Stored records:
○ ○ ○ ○ ○ ○ ○

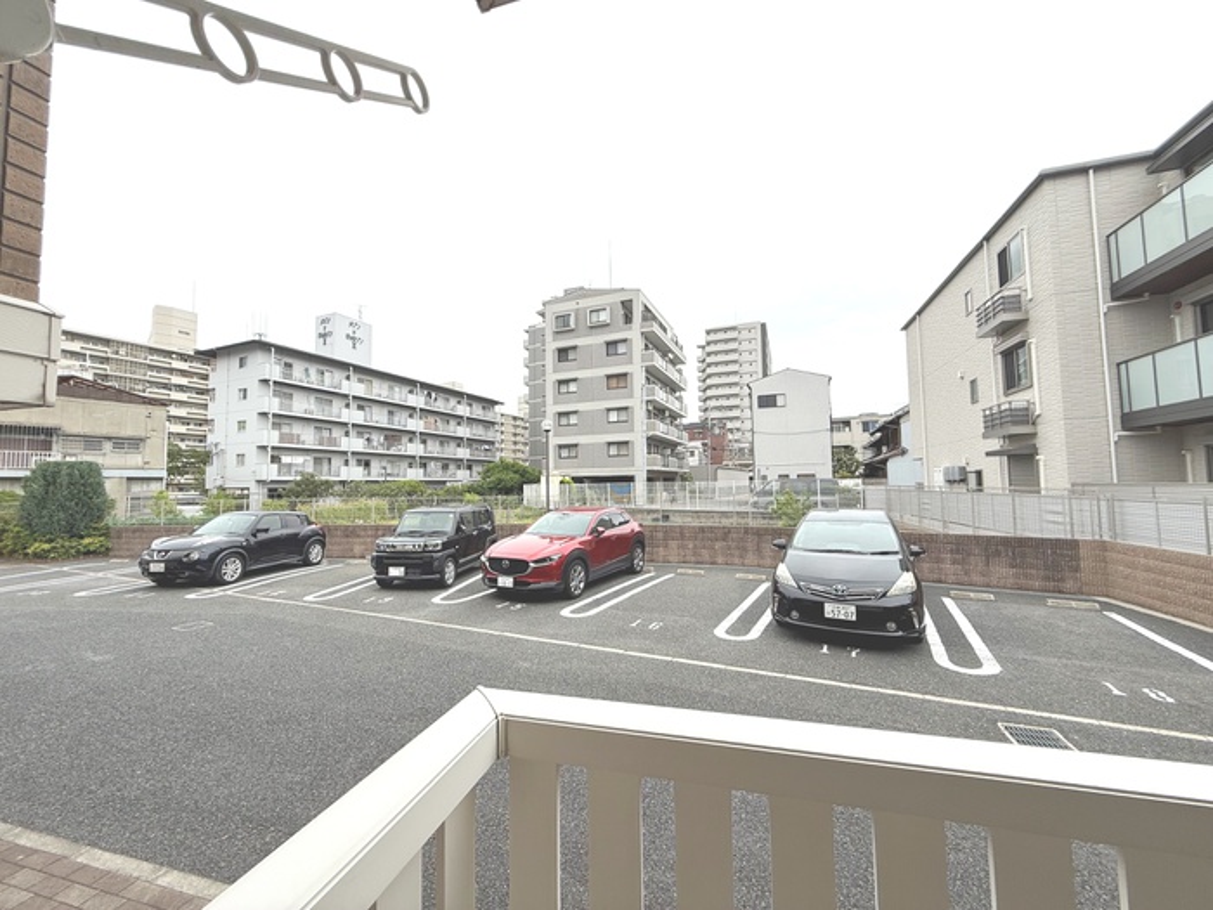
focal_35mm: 14
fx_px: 491
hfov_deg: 102.1
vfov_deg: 85.7
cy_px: 455
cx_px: 606
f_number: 2.2
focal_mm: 2.22
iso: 50
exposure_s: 1/1087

○ ○ ○ ○ ○ ○ ○

*What this task involves*
Repeat every line above precisely; pictures do not belong in the copy.

*Response*
focal_35mm: 14
fx_px: 491
hfov_deg: 102.1
vfov_deg: 85.7
cy_px: 455
cx_px: 606
f_number: 2.2
focal_mm: 2.22
iso: 50
exposure_s: 1/1087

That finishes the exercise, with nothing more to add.